I have this input file:
>seq
GATGGATTCGGANNNNNNNNNNNNNNNGTTGTAGGGNNNNNNNNNNNNNNNNNNNNNNGATAGAGAGNN
>suq
AAHAHAH
And this command:
awk '{gsub(/[N]{5,}/,"\n")}1' f.fa
The current output:
>seq
GATGGATTCGGA
GTTGTAGGG
GATAGAGAGNN
>suq
AAHAHAH
If 5 or more consecutive 'N'-s are found, the string will be separated into another line. The problem is that I want the output to be like this:
>seq
GATGGATTCGGA
>seq_1
GTTGTAGGG
>seq_2
GATAGAGAGNN
>suq
AAHAHAH
Before each linebreak, I want to add the '>' line which corresponds the string plus a increasing number (in order to be unique each '>' line). I've been trying different approaches but without success.
You have already done most of the work.
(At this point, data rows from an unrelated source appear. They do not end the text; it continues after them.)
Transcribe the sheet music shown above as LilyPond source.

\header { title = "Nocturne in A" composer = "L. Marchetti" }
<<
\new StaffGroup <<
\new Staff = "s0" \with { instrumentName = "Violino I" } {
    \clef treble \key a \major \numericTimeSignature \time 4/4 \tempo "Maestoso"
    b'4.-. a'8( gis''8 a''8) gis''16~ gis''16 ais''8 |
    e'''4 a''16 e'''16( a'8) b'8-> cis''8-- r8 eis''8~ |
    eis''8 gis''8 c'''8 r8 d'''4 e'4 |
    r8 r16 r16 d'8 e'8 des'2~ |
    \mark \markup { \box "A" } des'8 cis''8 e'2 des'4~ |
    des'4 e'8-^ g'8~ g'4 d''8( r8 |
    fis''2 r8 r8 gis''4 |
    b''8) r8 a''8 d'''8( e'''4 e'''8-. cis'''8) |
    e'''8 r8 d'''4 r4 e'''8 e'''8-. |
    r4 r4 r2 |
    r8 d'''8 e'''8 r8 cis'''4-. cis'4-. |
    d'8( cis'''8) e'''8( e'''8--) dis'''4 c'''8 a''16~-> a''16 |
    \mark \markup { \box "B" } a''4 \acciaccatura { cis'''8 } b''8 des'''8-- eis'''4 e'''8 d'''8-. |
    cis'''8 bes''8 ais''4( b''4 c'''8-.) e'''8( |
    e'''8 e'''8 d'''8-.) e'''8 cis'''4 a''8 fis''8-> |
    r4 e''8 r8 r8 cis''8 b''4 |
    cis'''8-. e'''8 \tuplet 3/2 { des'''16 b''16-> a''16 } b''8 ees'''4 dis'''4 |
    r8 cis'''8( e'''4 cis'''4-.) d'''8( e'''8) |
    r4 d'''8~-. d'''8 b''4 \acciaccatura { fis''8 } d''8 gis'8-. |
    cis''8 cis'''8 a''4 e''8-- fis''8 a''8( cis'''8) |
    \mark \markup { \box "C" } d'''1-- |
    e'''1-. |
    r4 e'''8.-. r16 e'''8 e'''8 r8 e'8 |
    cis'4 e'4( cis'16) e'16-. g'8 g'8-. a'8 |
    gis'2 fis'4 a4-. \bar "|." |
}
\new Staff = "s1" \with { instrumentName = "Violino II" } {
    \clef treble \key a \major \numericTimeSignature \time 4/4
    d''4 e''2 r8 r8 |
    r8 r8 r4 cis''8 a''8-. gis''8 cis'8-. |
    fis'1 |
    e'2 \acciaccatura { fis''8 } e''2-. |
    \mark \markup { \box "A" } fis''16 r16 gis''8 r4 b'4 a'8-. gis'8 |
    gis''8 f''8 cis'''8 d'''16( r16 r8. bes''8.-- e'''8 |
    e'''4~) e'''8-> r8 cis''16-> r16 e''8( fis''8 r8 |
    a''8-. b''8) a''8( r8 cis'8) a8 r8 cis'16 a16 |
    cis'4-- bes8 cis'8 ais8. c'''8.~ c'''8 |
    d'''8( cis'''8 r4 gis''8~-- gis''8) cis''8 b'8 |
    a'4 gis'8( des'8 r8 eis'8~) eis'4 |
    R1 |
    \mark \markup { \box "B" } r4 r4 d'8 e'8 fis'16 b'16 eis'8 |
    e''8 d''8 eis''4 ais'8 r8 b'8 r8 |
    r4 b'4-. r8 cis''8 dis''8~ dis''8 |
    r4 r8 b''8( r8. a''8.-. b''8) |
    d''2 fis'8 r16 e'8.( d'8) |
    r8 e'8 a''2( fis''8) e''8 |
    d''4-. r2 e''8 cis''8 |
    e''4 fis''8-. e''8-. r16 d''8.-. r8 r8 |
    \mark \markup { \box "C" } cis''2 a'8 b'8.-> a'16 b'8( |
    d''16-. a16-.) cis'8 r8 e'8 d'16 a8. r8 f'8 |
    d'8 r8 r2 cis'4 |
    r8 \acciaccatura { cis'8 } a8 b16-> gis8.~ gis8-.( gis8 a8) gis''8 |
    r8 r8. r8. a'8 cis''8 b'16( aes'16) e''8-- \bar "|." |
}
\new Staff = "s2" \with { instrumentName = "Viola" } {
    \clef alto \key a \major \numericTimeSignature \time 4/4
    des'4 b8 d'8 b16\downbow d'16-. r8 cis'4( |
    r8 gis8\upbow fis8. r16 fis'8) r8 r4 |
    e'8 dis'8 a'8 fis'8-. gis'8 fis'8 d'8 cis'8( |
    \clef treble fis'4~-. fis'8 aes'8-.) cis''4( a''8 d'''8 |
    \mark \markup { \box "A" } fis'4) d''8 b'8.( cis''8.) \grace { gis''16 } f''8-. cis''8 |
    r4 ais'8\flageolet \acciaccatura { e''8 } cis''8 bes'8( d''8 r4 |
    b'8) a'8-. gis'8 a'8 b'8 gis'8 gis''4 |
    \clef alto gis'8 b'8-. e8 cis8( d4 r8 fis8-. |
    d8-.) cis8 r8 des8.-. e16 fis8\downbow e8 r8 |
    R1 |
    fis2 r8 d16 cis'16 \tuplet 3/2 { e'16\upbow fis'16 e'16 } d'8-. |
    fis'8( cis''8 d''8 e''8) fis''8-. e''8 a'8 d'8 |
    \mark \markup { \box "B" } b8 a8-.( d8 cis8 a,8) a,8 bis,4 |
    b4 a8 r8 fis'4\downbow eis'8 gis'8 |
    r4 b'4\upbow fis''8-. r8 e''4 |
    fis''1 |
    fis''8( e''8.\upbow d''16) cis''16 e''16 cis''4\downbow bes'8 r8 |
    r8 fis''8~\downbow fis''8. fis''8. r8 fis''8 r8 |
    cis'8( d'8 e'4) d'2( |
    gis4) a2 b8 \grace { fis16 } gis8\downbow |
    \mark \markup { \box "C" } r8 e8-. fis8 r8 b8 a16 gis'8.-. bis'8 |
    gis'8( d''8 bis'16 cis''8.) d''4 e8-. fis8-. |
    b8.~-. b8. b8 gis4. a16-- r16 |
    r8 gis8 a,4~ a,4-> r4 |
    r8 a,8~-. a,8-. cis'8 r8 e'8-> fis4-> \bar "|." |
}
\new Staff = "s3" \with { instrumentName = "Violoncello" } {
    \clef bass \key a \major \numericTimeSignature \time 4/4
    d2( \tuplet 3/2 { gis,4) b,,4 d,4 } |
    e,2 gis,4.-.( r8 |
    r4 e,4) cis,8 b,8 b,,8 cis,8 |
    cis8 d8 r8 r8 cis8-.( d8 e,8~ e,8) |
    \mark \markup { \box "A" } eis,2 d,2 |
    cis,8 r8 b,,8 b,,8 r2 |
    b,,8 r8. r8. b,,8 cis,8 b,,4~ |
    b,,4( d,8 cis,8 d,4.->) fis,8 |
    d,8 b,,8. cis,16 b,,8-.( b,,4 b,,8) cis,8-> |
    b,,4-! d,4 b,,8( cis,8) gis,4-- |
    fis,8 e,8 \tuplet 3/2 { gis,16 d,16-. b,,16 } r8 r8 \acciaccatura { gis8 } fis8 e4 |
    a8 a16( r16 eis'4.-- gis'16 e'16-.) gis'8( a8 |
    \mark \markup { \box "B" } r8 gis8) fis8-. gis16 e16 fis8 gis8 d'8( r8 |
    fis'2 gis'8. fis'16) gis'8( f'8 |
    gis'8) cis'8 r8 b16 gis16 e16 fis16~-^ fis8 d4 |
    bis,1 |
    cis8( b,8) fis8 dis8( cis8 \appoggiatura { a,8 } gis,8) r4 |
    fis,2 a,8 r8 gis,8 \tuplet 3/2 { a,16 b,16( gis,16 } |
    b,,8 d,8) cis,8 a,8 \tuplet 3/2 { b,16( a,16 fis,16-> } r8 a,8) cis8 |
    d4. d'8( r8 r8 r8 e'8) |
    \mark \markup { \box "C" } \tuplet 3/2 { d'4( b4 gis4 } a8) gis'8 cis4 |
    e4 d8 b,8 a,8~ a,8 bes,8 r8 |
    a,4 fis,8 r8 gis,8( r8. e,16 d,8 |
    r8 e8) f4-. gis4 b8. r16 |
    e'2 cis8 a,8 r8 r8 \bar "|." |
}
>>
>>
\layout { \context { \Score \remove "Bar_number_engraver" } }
Here are my additions:
awk '$0~/^>/{prev=$0;}
{gsub(/[N]{5,}/,"\n"prev"_INSERTNUMBER\n");
for(counter=1;sub(/INSERTNUMBER/,counter++,$0)>0;){}}1' test
which yields the desired output
>seq
GATGGATTCGGA
>seq_1
GTTGTAGGG
>seq_2
GATAGAGAGNN
>suq
AAHAHAH
What have I added?
1. With $0~/^>/{prev=$0;}
I store the content of the previous line that started with >
.
2. Then, I replace [N]{5,}
with \n
prev_INSERTNUMBER\n
(i.e., \n>seq_INSERTNUMBER\n
)
3. Finally, we replace all INSERTNUMBER
s with (1,2,...)